Starkly noncholant towards party loyalty, Goldsmith rises above political bullying and power-play. In the midst of a serious economic crisis, his rational step-by-step manual for reform proposes a restoration of balance; between social and environmental policies; and economic policy.
Manifesto for Change
In The Constant Economy, Goldsmith outlines a practical ten-point plan for dealing with the ‘democratic deficit’ of the UK. Underpinning parliamentary reform would be the institution of a “Recall” system, whereby a specified number of signatures on a petition would trigger a recall election so that an MP, at any point, could be held to account by constituents – a system which is already well-established in Switzerland, South America and some parts of Central America.

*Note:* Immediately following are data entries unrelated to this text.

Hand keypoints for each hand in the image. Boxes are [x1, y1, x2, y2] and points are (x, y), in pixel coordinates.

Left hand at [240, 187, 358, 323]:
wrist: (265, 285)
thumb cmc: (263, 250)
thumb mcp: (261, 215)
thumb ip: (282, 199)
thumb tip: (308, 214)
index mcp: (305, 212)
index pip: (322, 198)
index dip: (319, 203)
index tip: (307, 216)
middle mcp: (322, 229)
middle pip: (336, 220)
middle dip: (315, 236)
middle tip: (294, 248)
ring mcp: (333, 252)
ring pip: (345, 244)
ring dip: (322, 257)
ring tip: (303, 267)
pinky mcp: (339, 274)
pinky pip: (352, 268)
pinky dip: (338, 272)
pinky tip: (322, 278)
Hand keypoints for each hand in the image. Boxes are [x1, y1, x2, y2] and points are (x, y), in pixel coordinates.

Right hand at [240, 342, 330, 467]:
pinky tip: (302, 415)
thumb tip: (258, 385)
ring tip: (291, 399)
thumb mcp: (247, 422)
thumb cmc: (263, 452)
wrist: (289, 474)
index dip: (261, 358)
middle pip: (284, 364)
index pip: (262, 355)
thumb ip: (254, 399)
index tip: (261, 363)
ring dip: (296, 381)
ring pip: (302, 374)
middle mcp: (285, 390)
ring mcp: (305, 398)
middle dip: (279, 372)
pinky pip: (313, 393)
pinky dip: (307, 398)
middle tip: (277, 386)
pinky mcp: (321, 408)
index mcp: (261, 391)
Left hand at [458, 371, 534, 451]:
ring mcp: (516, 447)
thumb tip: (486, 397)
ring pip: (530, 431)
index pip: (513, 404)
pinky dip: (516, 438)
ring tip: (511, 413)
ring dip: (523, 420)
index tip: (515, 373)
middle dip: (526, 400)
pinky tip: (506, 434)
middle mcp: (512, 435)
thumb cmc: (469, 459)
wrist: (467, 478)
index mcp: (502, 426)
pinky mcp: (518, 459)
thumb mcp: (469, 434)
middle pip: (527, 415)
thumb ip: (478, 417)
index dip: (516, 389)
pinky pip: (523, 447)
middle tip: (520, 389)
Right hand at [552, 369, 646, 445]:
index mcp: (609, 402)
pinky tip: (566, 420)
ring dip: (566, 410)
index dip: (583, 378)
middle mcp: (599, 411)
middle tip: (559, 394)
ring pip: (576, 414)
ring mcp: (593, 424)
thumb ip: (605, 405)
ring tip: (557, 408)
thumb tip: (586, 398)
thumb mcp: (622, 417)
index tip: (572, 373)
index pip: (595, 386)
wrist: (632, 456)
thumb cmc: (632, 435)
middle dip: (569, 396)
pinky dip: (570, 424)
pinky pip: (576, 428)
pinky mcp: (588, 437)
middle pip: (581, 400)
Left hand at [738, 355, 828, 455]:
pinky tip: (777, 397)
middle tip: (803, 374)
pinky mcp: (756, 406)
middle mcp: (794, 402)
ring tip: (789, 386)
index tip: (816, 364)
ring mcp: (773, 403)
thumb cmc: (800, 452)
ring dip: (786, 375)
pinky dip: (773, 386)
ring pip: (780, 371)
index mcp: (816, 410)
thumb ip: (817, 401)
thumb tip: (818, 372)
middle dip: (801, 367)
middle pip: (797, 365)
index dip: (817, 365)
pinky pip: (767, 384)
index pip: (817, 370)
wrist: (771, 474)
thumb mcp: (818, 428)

As part of his agenda for a Swiss model of “direct democracy”, “ballot initiatives, where new laws are proposed by citizens” and “popular referenda, in which existing laws can be challenged”, would also be introduced.
Where “the role of government should be to balance power”, we have reached a situation “where we have four supermarkets which are bigger than government”, he points out.

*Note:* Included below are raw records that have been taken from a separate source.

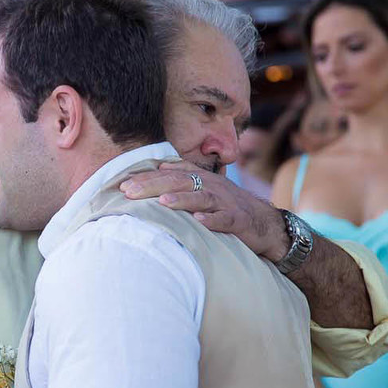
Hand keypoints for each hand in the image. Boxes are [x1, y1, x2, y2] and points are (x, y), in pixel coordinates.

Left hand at [120, 162, 289, 261]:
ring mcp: (224, 203)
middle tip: (130, 192)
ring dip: (182, 200)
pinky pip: (224, 219)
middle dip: (153, 186)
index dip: (146, 179)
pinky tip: (199, 221)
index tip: (122, 186)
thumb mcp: (205, 187)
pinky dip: (212, 220)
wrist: (265, 223)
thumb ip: (183, 175)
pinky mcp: (237, 220)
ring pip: (201, 198)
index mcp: (200, 179)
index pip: (169, 175)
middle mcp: (211, 187)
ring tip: (162, 203)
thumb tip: (159, 165)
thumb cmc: (227, 206)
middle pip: (180, 183)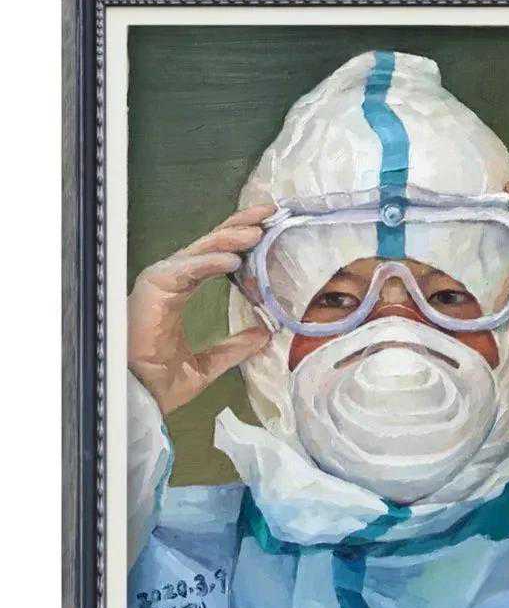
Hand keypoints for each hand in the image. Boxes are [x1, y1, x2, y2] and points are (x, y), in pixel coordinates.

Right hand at [128, 204, 274, 413]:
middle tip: (270, 211)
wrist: (139, 396)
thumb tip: (264, 334)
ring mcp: (162, 281)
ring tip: (257, 231)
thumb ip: (235, 346)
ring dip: (230, 238)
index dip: (241, 241)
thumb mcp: (209, 363)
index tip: (267, 227)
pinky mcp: (154, 287)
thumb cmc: (162, 381)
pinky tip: (232, 259)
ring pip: (201, 250)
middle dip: (241, 225)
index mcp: (182, 291)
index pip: (216, 257)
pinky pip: (186, 268)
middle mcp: (172, 280)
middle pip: (211, 243)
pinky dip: (210, 261)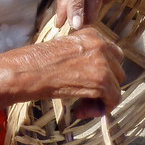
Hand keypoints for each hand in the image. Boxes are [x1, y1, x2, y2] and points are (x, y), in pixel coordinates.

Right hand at [0, 26, 125, 114]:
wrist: (27, 71)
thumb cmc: (38, 63)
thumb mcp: (66, 50)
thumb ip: (85, 57)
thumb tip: (98, 76)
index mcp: (92, 34)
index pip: (112, 55)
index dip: (104, 73)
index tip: (89, 84)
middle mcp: (100, 44)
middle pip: (118, 71)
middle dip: (105, 87)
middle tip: (85, 98)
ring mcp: (102, 62)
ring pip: (116, 86)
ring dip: (100, 100)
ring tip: (80, 107)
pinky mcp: (101, 80)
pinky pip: (113, 99)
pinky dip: (100, 109)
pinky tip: (80, 111)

All of his policies come down to one key concept: localism. In the context of parliament reform, the decentralization of politics away from Downing Street and Brussels towards local communities on matters which will greatly affect them, would, he hopes, re-engage people with government and allow decisions to be made about local issues by those best-informed.

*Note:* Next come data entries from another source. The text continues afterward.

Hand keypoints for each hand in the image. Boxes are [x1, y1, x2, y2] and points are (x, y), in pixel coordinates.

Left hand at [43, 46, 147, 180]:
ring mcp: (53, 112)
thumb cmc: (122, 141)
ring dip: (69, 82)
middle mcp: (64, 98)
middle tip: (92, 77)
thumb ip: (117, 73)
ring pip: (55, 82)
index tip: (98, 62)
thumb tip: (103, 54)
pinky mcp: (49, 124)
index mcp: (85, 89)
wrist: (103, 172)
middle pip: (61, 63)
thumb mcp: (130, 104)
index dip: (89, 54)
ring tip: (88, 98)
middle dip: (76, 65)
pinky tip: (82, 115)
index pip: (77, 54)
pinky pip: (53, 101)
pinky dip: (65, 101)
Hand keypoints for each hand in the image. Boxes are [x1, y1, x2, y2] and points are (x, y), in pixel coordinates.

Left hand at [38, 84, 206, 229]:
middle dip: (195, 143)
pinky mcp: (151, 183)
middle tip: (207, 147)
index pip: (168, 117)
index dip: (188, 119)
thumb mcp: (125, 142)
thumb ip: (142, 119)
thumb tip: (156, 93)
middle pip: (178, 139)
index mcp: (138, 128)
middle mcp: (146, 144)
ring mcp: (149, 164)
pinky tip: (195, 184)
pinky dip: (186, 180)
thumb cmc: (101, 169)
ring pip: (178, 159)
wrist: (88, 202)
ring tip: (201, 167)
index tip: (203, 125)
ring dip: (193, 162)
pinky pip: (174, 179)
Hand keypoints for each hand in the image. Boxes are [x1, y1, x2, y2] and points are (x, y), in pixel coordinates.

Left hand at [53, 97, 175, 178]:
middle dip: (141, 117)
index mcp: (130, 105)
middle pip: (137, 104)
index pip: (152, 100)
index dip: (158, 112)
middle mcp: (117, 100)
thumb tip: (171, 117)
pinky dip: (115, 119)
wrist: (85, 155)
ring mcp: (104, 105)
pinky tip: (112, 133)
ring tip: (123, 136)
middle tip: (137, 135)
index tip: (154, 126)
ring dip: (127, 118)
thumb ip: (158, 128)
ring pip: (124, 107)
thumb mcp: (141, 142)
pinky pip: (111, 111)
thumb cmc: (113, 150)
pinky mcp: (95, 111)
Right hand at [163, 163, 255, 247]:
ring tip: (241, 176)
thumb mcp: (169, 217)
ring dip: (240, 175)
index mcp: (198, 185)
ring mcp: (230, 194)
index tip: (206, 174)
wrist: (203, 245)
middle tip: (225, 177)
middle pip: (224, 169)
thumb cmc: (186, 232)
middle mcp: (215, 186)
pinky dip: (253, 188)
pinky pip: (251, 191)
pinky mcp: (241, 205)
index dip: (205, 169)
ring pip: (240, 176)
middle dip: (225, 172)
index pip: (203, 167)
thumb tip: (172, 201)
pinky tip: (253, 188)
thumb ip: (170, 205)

A decentralisation of power would have to be accompanied by greater anti-corruption monitoring at every level. Though he asserts that it is “not about quantity but quality of regulations.” In reference to the UK bank crisis of 2010 he points out that there were regulations, but they were “wrong regulations”.
He identifies the “marketplace” as “the most powerful force for change”. Green taxation, he argues, would discourage unsustainable practices in companies.The entire system need not be wiped out, but policy must be re-directed.
“Our politicians need to understand that reconciling the market with the environment is our defining challenge…By shifting taxes, removing perverse subsidies and creating clear signals, this will happen naturally. Opportunities will spring up, jobs will be created and we will enjoy the emergence of a truly constant economy…one that recognizes the inescapable link between nature and the economy, one that knows limits and can last.”
Given his professional history, you might expect Goldsmith to be another committed world-collapse doomsayer. He is an exponent of green issues and sustainability, but wisely disassociates himself with the radical element of environmentalism, which demands a choice between ecology and economy, and a total abolishment of the current system, whilst alienating the public with pessimistic forecasts.
Despite his youthful looks, he’s neither extreme nor radical, but reasonable and realistic; which is perhaps what has earned him such widespread appeal.
In a world where governments from the United States to China define themselves as “democracies”, we are losing sight of what it means to have a political system in which power is devolved to numerous voices.
As British sociologist, Professor Anthony Giddens explained, “a well-functioning democracy has been aptly compared to a three-legged stool. Government, the economy and civil society need to be in balance. If one dominates over the others, unfortunate consequences follow.” Goldsmith’s policies look to restore civic impact and sound economic thinking to political decision-making.
In a frustrating political era of empty promises and soundbites, where politics as a profession is banded with traffic wardens and tax collectors on the level of public contempt, Goldsmith offers a model for a new politician type. One more concerned with the interests of his constituents than with political manoeuvring.
Democracy as we might one day know it.